L’absence de barrière à l’achat pour les non‑résidents, la stabilité politique et le poids de la place financière font du Luxembourg un marché « core » intéressant sur un horizon de 5 à 15 ans, surtout maintenant que la phase de correction a permis de purger une partie des excès de prix.
Singapour : pour les institutionnels et les investisseurs sophistiqués
Singapour, en 2026, s’adresse surtout :
Trois profils d’investisseurs ciblés selon leurs objectifs et leur capacité financière
Capables d’absorber un ABSD de 60 % sur plusieurs millions de SGD, avec une logique patrimoniale de très long terme et une attente de plus‑value élevée.
Exposition au marché immobilier local avec un rendement distribué attractif de 5,5 % à 6 %, bénéficiant d’un environnement de taux en baisse et d’une gestion active.
Recherche de diversification sectorielle (bureaux, logistique, data centers, hôtellerie, santé) plutôt que la détention d’un actif résidentiel unique.
Pour un investisseur étranger « classique », acheter un appartement en direct à Singapour en 2026 revient, sauf situations très spécifiques, à immobiliser un capital énorme dans les droits de timbre, pour un rendement net qui ne surpasse pas significativement ce que l’on peut obtenir au Luxembourg ou via des véhicules cotés.
En conclusion : arbitrer entre rendement, fiscalité et stabilité
En 2026, le choix entre Suisse, Luxembourg et Singapour pour un investissement immobilier ne se résume pas à une simple comparaison de rendements bruts ou de prix au mètre carré. Il s’agit surtout d’un arbitrage entre :
Cinq facteurs déterminants : degré d’ouverture aux non-résidents, coût du capital (taux d’intérêt et apport), pression fiscale (droits de mutation, taxation des gains, impôts récurrents), profondeur du marché locatif et tension de l’offre, et stratégie globale de l’investisseur (cash-flow, plus-value, diversification ou protection contre l’inflation).

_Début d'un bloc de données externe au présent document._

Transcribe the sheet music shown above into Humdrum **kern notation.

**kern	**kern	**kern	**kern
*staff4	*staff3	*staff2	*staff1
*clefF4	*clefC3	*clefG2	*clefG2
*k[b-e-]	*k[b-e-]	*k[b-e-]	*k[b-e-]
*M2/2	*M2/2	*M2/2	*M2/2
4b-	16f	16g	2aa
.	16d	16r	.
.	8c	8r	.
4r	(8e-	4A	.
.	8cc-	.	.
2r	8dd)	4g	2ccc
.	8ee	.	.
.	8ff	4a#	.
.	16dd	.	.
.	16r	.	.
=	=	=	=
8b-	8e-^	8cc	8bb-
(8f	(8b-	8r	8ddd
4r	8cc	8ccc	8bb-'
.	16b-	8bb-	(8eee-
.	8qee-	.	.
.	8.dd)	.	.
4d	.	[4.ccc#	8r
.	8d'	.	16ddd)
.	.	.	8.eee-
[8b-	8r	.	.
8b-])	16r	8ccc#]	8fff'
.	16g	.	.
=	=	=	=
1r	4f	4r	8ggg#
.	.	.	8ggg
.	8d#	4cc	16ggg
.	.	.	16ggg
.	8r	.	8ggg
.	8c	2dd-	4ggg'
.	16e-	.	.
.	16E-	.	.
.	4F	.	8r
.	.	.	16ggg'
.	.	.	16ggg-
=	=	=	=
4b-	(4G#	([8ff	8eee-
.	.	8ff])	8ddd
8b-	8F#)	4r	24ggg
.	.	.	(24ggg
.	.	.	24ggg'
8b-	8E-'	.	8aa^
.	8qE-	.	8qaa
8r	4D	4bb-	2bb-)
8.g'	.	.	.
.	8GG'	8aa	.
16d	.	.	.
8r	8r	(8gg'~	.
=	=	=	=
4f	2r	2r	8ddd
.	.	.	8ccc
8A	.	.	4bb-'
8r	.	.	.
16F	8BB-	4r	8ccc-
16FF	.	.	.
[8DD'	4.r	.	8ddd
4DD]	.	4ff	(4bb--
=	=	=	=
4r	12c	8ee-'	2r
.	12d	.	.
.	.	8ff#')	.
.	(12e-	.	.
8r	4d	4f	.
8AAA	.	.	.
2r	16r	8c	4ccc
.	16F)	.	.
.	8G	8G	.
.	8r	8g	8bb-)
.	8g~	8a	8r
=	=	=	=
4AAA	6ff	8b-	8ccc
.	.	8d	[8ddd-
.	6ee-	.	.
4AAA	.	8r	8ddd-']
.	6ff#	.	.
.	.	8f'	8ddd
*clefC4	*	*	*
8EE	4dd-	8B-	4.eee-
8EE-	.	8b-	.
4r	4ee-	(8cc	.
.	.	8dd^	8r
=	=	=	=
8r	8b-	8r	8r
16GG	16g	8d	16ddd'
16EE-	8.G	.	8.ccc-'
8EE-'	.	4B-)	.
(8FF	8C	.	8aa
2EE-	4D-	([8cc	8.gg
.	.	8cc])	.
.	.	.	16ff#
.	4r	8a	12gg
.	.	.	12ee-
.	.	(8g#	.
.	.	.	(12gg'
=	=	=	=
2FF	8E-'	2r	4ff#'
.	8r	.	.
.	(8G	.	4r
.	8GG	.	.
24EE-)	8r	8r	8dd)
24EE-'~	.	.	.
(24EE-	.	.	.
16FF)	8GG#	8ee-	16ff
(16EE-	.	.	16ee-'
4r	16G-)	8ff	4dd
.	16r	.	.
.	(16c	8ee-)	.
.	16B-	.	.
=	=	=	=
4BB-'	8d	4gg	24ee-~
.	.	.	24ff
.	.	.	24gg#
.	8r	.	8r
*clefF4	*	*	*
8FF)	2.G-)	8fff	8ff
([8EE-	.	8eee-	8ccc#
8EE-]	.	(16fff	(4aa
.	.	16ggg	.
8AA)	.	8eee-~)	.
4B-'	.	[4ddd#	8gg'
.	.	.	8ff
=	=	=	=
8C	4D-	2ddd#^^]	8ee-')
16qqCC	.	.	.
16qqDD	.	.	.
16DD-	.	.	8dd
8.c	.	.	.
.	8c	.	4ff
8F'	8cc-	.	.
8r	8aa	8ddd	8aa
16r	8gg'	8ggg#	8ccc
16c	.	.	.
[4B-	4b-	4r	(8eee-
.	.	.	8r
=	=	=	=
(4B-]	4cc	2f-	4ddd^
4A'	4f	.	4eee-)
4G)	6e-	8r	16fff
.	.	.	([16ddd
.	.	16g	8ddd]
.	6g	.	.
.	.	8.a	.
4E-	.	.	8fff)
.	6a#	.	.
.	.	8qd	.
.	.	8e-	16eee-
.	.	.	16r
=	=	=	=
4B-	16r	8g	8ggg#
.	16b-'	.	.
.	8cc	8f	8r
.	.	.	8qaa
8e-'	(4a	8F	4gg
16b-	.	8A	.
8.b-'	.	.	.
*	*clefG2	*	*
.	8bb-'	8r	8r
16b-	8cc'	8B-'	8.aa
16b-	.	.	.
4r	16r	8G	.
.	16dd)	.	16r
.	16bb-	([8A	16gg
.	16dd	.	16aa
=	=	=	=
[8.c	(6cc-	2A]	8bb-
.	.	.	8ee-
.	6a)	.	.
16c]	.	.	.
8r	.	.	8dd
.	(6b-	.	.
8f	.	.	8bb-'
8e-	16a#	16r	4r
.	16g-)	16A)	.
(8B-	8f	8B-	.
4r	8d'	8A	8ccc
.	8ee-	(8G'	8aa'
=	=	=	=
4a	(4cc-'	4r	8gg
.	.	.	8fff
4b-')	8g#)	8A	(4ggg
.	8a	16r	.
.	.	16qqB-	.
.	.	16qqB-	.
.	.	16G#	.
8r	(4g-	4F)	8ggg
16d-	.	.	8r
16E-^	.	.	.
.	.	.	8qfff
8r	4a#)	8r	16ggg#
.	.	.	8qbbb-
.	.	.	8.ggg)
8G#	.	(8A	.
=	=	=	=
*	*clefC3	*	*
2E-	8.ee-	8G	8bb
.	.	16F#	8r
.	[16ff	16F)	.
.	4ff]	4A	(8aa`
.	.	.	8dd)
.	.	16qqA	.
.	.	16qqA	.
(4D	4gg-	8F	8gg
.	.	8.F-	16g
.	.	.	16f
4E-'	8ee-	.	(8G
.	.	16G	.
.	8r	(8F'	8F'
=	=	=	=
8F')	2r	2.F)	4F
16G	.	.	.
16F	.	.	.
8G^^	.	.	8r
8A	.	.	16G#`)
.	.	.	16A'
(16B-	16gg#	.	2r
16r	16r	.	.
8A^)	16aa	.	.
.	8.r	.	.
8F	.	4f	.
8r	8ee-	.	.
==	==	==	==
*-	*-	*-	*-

La Suisse se positionne comme un marché ultra‑défensif et très réglementé, idéal pour les résidents cherchant à ancrer leur patrimoine dans une économie stable, mais peu accessible et peu rentable pour le non‑résident moyen.
Le Luxembourg apparaît comme un compromis attractif pour l’investisseur paneuropéen : loyers élevés, rendements corrects, accès ouvert aux étrangers, et perspectives de croissance des prix redevenues modérées mais solides, à la faveur d’un déséquilibre structurel entre offre et demande.
L’immobilier résidentiel direct à Singapour est limité par un ABSD de 60 %. Pour la plupart des investisseurs, les S-REITs offrent un accès plus rationnel au marché, évitant cette pénalité fiscale tout en profitant du dynamisme local.
Au moment de trancher, la question n’est donc pas « quel pays est le meilleur ? », mais plutôt : « quel couple rendement / risque / fiscalité s’intègre le mieux dans ma stratégie globale ? Pour beaucoup d’investisseurs internationaux en 2026, la réponse risque bien d’être : Luxembourg pour l’immobilier résidentiel en direct, Suisse pour la diversification patrimoniale à très long terme, et Singapour via les REITs plutôt que via l’achat d’un appartement.